Task directions: Copy all of the entries below exactly, leaving the pictures out.
Top of Records for this task
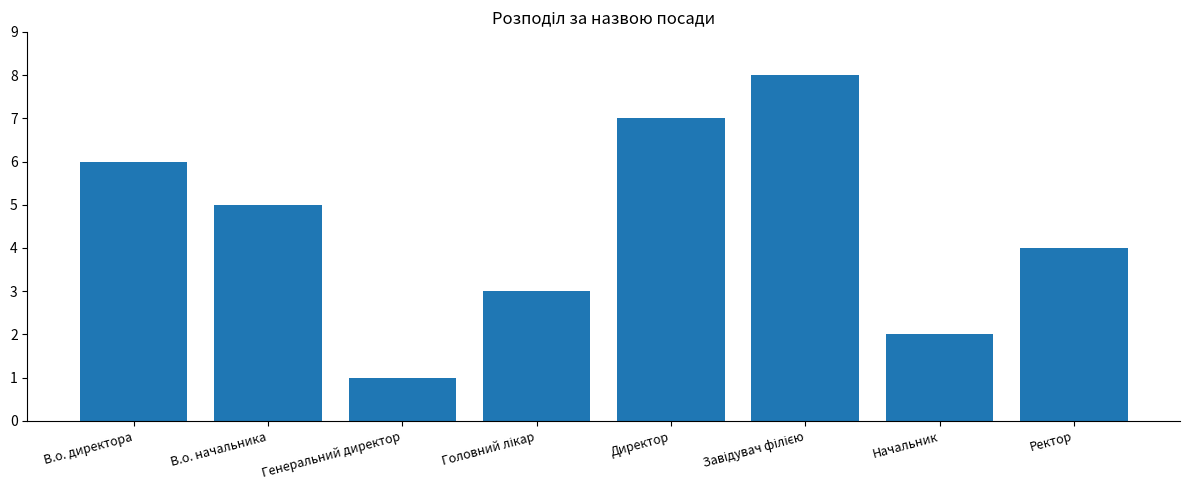

Which has a higher value, Генеральний директор or Директор?

Директор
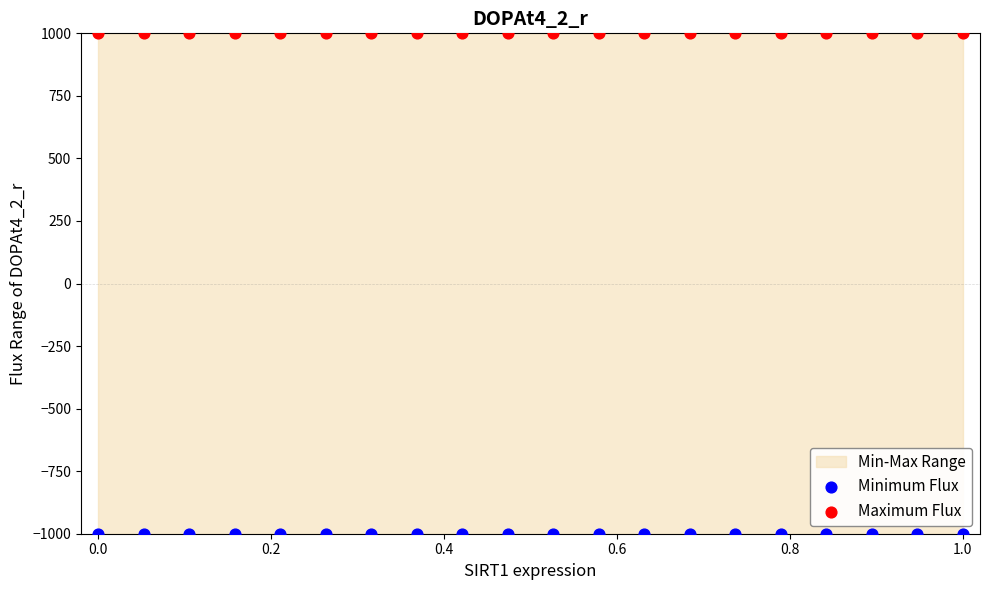

Which series contains the lowest Y value?

Minimum Flux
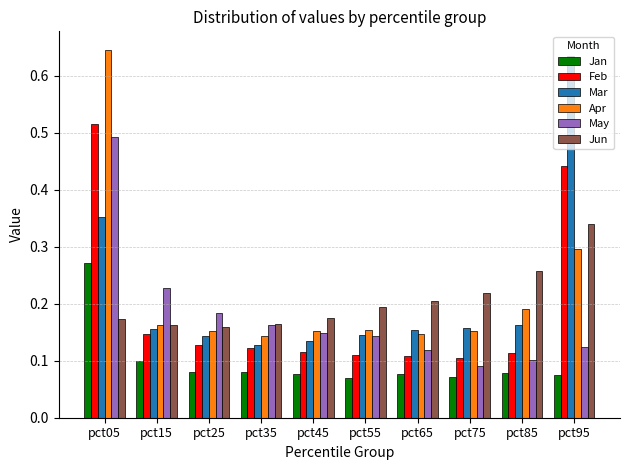

What is the sum of all Apr values?

2.2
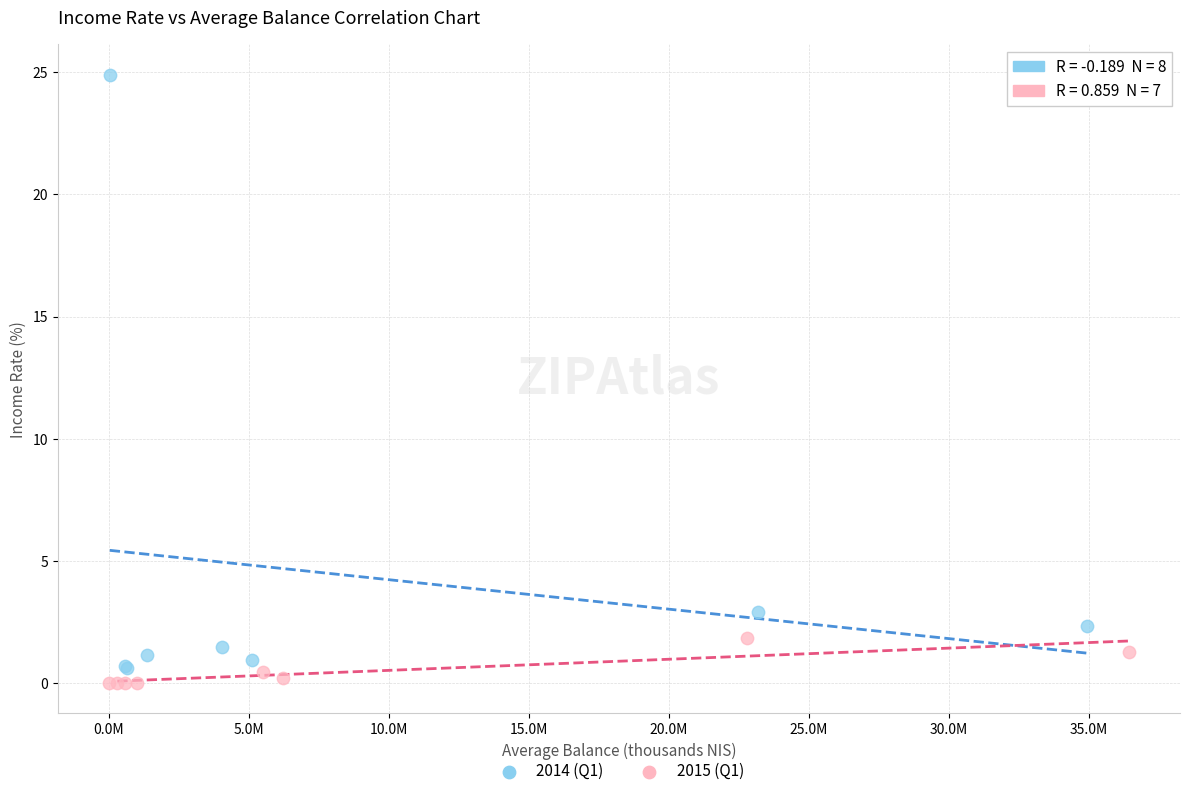

What are all the series names shown in the legend?

2014 (Q1), 2015 (Q1)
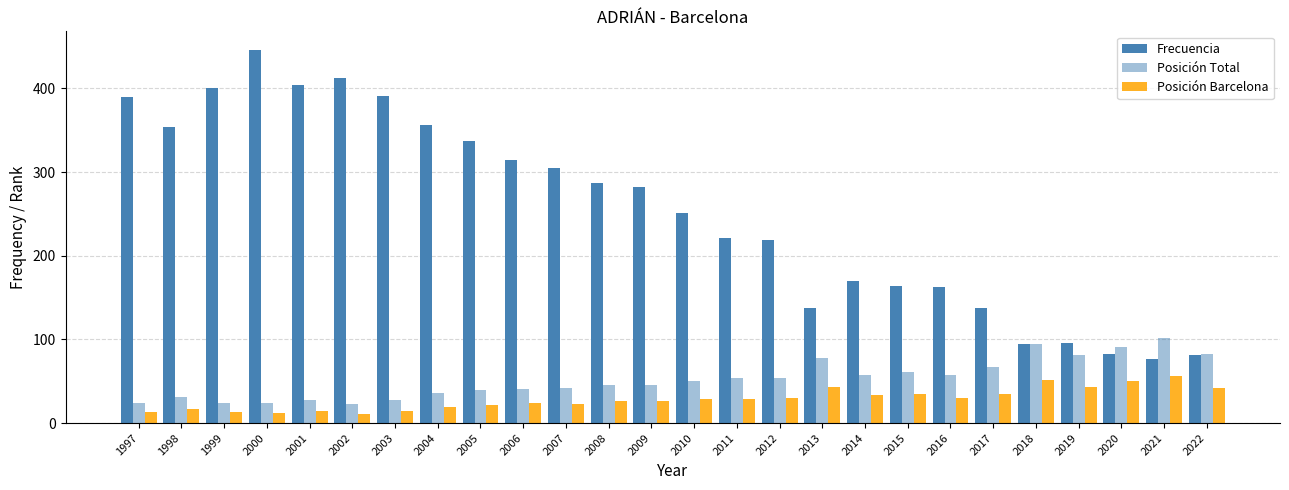

Which series has the largest total across all categories?

Frecuencia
Bottom of Records for this task
Output:
Which has a higher value, Генеральний директор or Директор?

Директор

Which series contains the lowest Y value?

Minimum Flux

What is the sum of all Apr values?

2.2

What are all the series names shown in the legend?

2014 (Q1), 2015 (Q1)

Which series has the largest total across all categories?

Frecuencia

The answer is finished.